Experimental Investigation of Inlet Bias in the 10-mm Dorr-Oliver Cyclone

The 10-mm Dorr-Oliver cyclone has been widely used as a personal sampler for size selective sampling of particles within the respirable range (Dp < 10 gm). Because of their inertia, the particles are unable to follow the swirling flow (outer vortex) within the cyclone. The particles migrate to the bottom of the cyclone, depending on their size, and get trapped into the inner vortex which leads to an eventual blow-off from the top of the cyclone. By measuring the size distribution of the particles in the free stream and in the collected sample, the aspiration efficiency of the cyclone can be calculated. Velocity difference between the free stream and sampling velocity. Inlet orientation, particle impaction and deposition, particle inertia and free stream turbulence result in the departure of the aspiration efficiency from unity and this, in turn, leads to inlet bias.
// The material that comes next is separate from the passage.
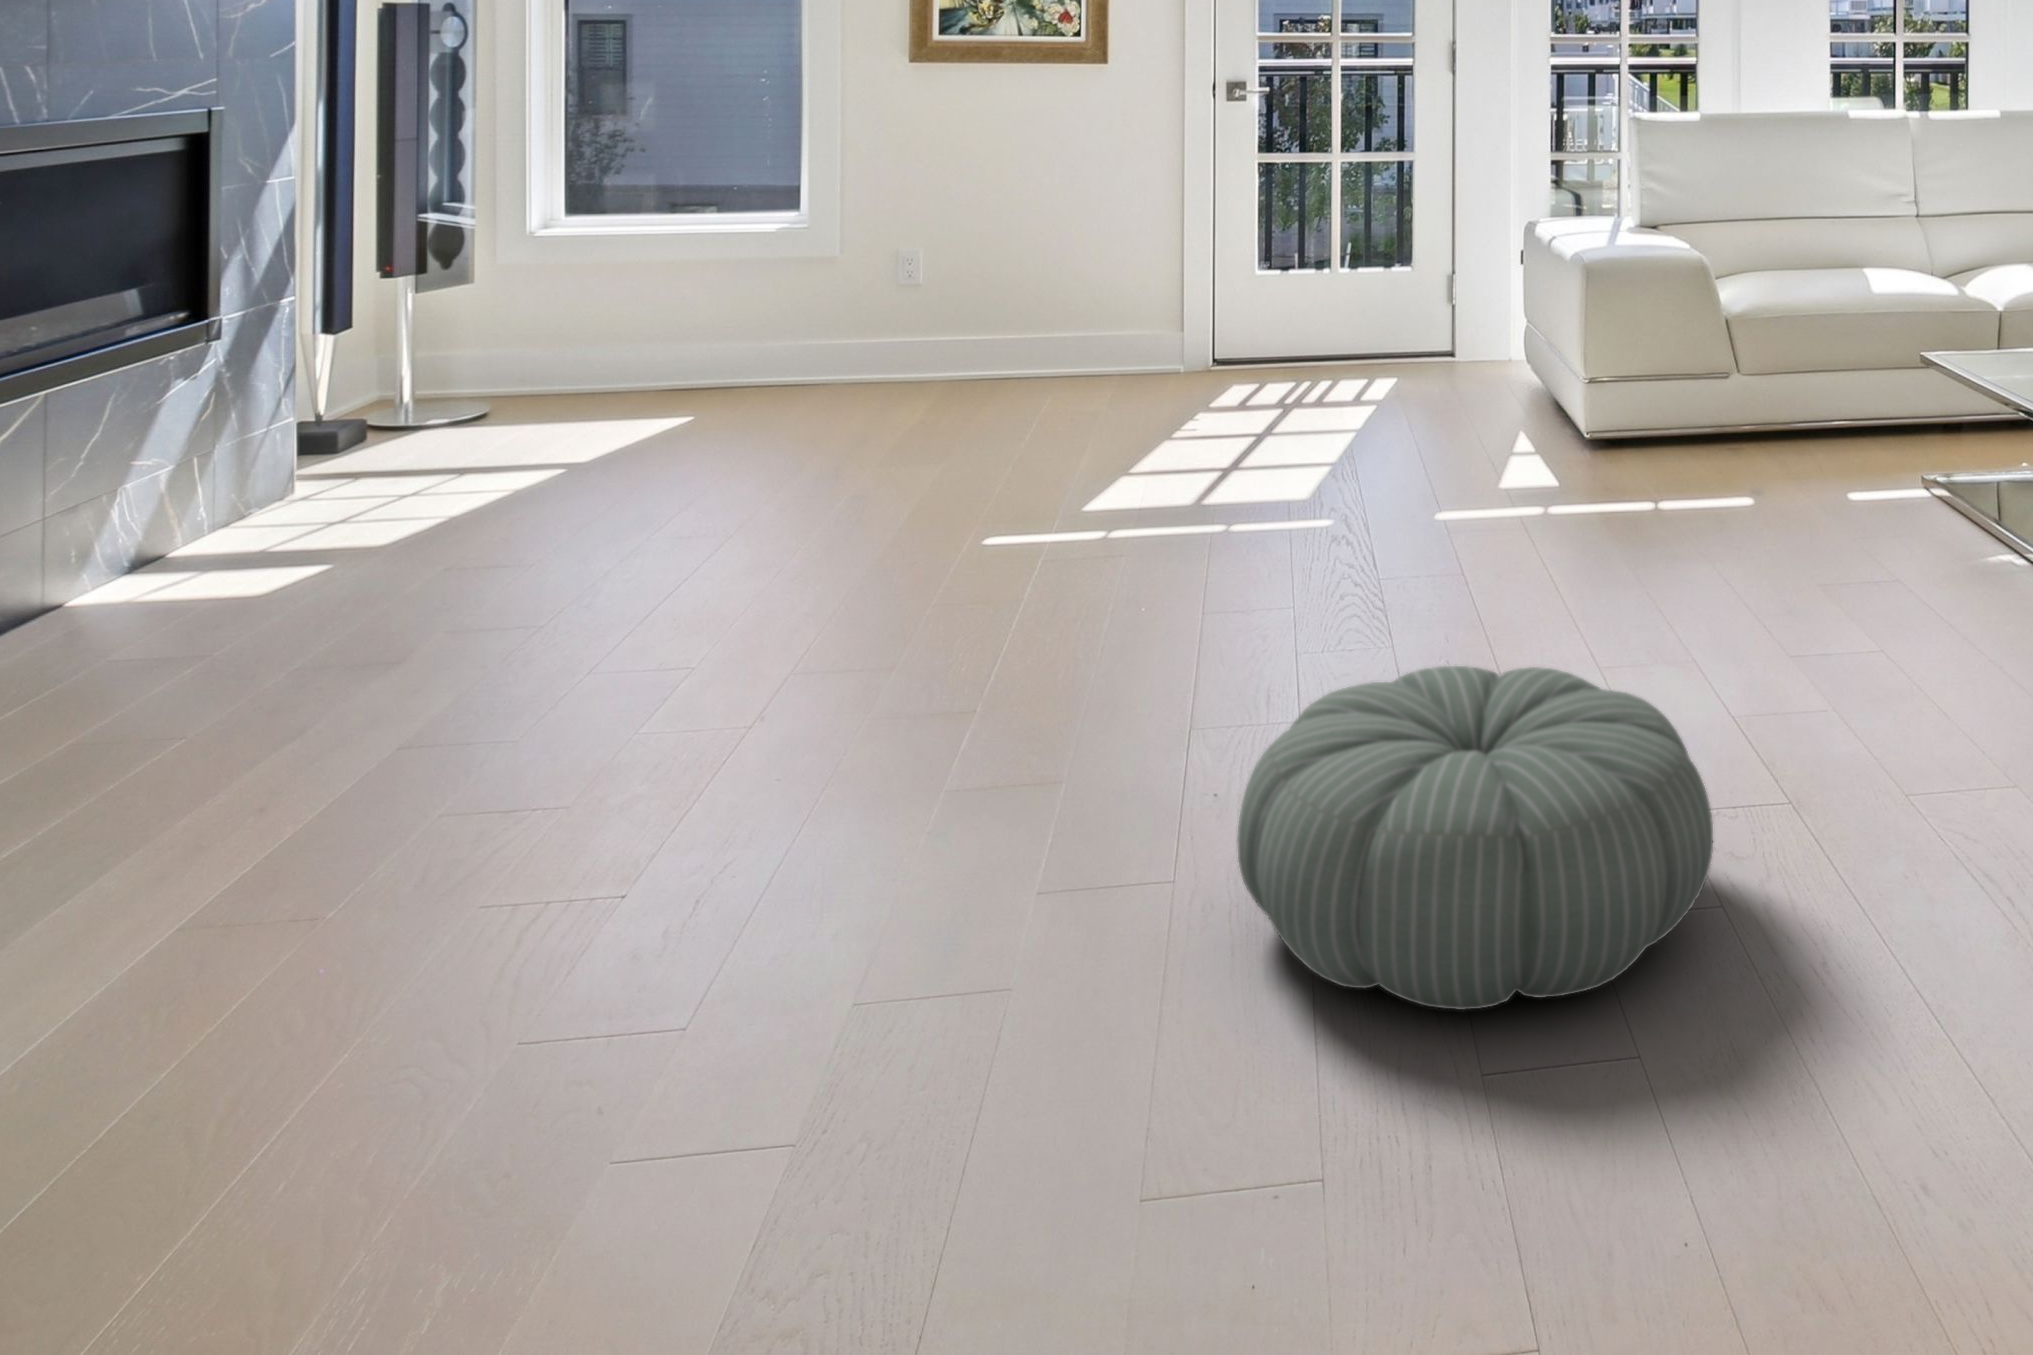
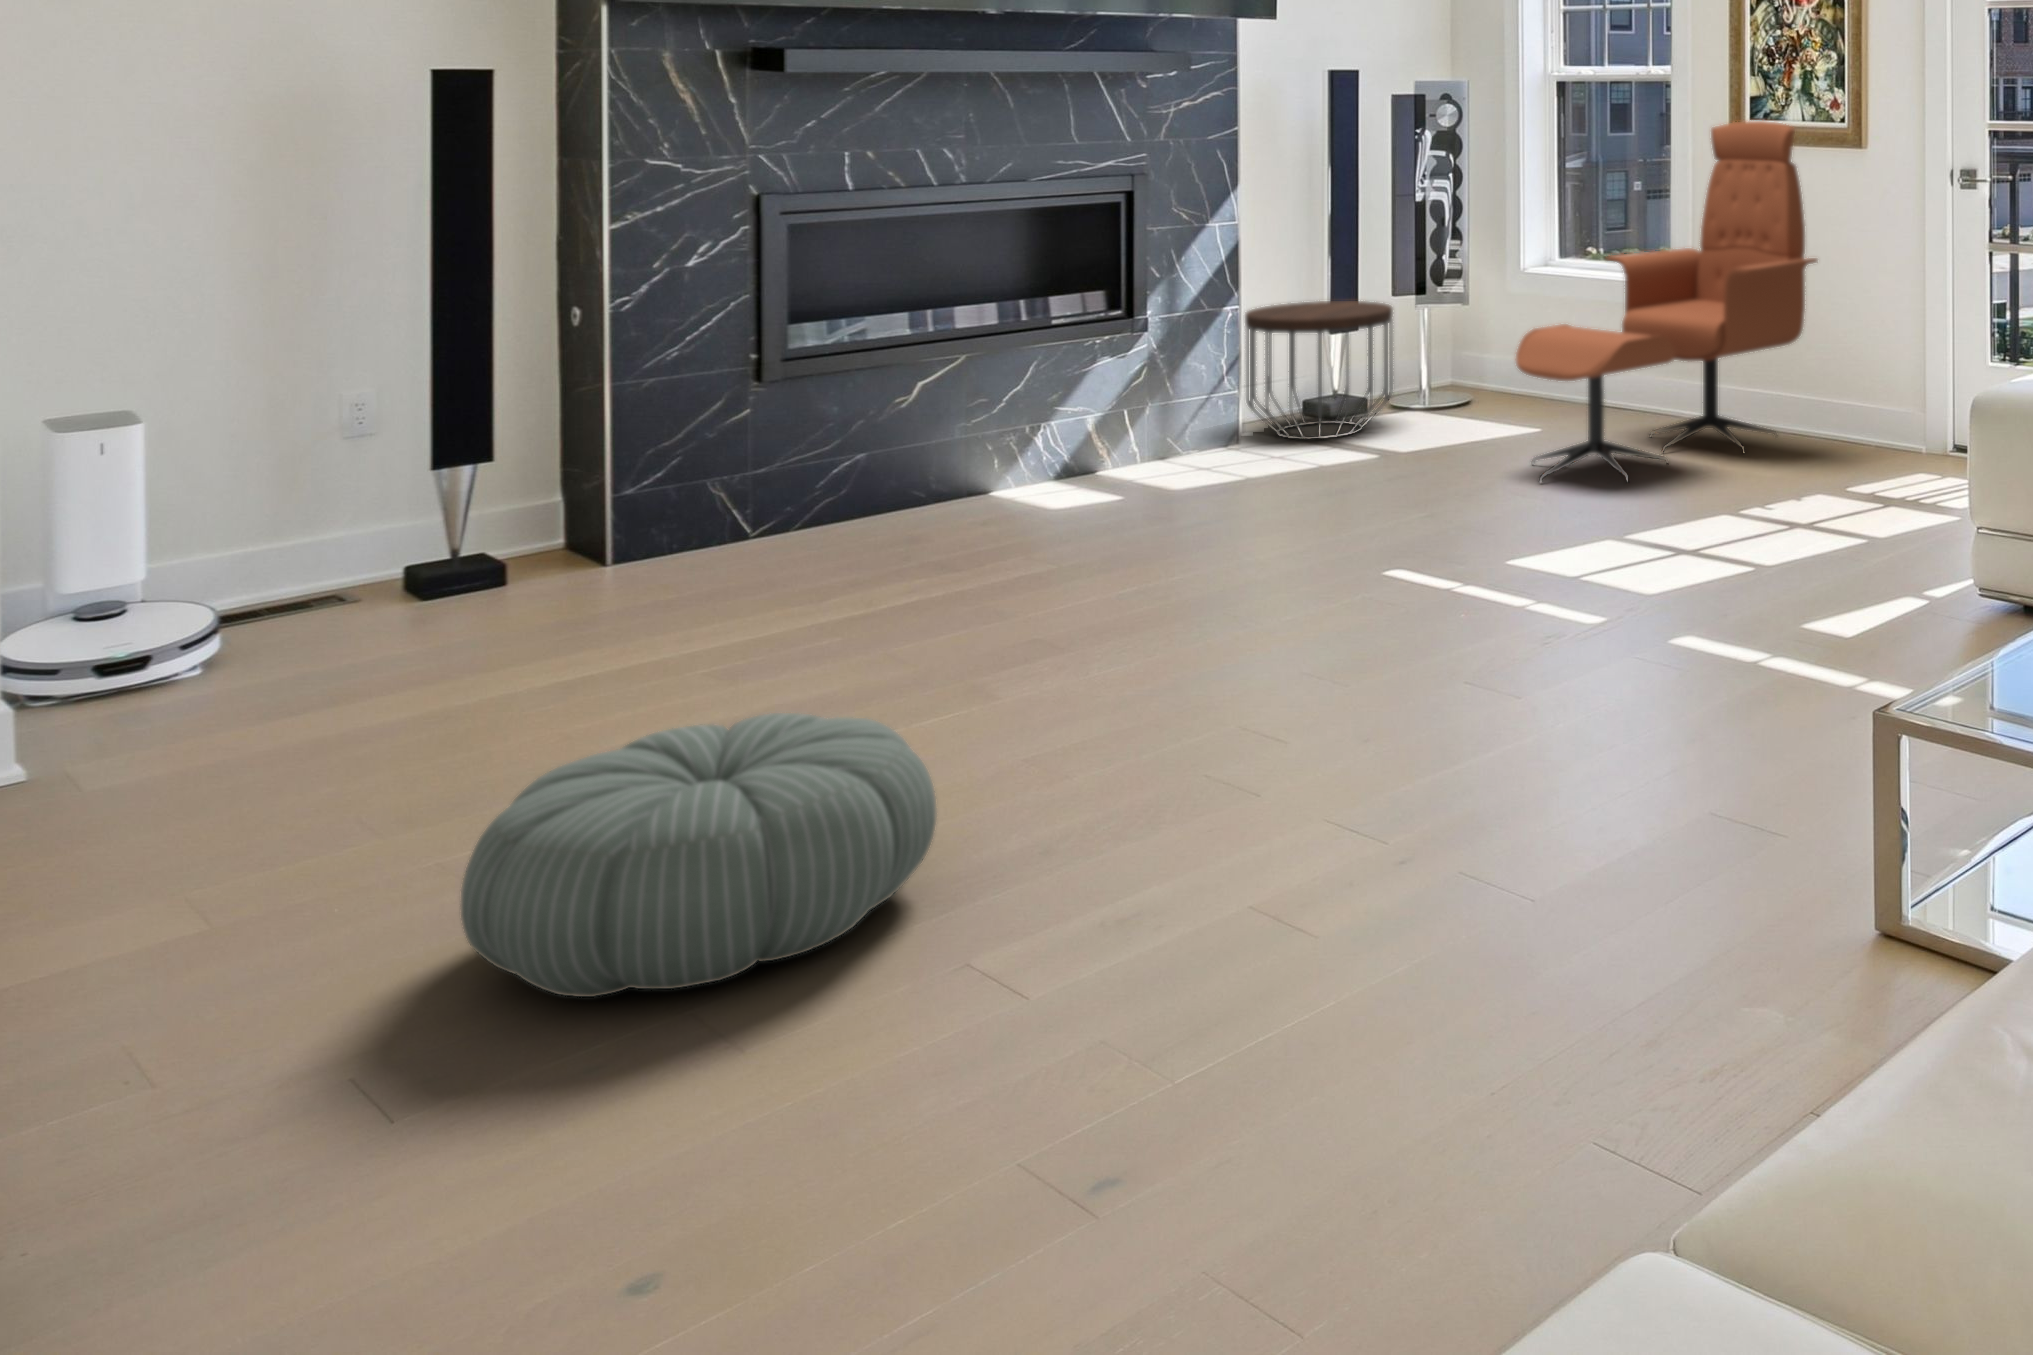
lounge chair: none [817,35,1060,449] -> present [1515,121,1817,481]
side table: none [279,278,511,472] -> present [1245,301,1393,439]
Although the effect of inlet bias on sampling efficiency has been investigated in past, the results lack detailed information and show only some general trend. In this effort, a systematic, in-depth experimental work on the effect of inlet bias on the sampling efficiency has been undertaken using non-intrusive Laser Doppler Anemometry (LDA), Aerodynamic Particle Sizer (APS) and impactors.